## BEGIN Data for the task

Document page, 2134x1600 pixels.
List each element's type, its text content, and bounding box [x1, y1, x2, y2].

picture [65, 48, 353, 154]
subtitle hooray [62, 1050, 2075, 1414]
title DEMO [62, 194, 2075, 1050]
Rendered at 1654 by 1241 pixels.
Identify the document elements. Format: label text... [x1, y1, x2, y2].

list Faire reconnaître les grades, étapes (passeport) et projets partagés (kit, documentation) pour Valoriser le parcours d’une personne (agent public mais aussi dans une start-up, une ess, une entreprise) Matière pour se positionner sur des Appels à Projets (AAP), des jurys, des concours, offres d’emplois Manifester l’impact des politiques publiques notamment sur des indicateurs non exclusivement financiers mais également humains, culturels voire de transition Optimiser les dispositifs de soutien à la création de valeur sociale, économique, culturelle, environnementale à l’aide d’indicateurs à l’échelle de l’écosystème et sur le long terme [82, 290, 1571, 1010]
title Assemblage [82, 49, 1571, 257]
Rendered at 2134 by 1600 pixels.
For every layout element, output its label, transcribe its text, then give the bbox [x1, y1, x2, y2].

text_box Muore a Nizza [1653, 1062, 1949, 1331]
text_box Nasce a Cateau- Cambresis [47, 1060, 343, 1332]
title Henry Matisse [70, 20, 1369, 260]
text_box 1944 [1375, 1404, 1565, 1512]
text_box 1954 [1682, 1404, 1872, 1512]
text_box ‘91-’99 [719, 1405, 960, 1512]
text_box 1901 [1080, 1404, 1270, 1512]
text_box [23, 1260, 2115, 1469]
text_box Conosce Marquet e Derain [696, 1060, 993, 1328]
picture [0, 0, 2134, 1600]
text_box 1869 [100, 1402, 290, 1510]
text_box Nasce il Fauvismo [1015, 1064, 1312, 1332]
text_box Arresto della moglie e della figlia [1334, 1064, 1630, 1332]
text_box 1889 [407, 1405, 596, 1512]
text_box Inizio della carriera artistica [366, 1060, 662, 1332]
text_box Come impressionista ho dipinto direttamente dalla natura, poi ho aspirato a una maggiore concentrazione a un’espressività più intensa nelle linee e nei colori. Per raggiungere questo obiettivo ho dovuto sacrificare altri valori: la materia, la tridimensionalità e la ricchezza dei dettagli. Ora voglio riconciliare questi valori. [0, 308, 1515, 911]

## END Data for the task

● **Directive**:
Extract every line of the listing above and reproduce each one word for word, without changing anything.

● **Full solution**:
Document page, 2134x1600 pixels.
List each element's type, its text content, and bounding box [x1, y1, x2, y2].

picture [65, 48, 353, 154]
subtitle hooray [62, 1050, 2075, 1414]
title DEMO [62, 194, 2075, 1050]
Rendered at 1654 by 1241 pixels.
Identify the document elements. Format: label text... [x1, y1, x2, y2].

list Faire reconnaître les grades, étapes (passeport) et projets partagés (kit, documentation) pour Valoriser le parcours d’une personne (agent public mais aussi dans une start-up, une ess, une entreprise) Matière pour se positionner sur des Appels à Projets (AAP), des jurys, des concours, offres d’emplois Manifester l’impact des politiques publiques notamment sur des indicateurs non exclusivement financiers mais également humains, culturels voire de transition Optimiser les dispositifs de soutien à la création de valeur sociale, économique, culturelle, environnementale à l’aide d’indicateurs à l’échelle de l’écosystème et sur le long terme [82, 290, 1571, 1010]
title Assemblage [82, 49, 1571, 257]
Rendered at 2134 by 1600 pixels.
For every layout element, output its label, transcribe its text, then give the bbox [x1, y1, x2, y2].

text_box Muore a Nizza [1653, 1062, 1949, 1331]
text_box Nasce a Cateau- Cambresis [47, 1060, 343, 1332]
title Henry Matisse [70, 20, 1369, 260]
text_box 1944 [1375, 1404, 1565, 1512]
text_box 1954 [1682, 1404, 1872, 1512]
text_box ‘91-’99 [719, 1405, 960, 1512]
text_box 1901 [1080, 1404, 1270, 1512]
text_box [23, 1260, 2115, 1469]
text_box Conosce Marquet e Derain [696, 1060, 993, 1328]
picture [0, 0, 2134, 1600]
text_box 1869 [100, 1402, 290, 1510]
text_box Nasce il Fauvismo [1015, 1064, 1312, 1332]
text_box Arresto della moglie e della figlia [1334, 1064, 1630, 1332]
text_box 1889 [407, 1405, 596, 1512]
text_box Inizio della carriera artistica [366, 1060, 662, 1332]
text_box Come impressionista ho dipinto direttamente dalla natura, poi ho aspirato a una maggiore concentrazione a un’espressività più intensa nelle linee e nei colori. Per raggiungere questo obiettivo ho dovuto sacrificare altri valori: la materia, la tridimensionalità e la ricchezza dei dettagli. Ora voglio riconciliare questi valori. [0, 308, 1515, 911]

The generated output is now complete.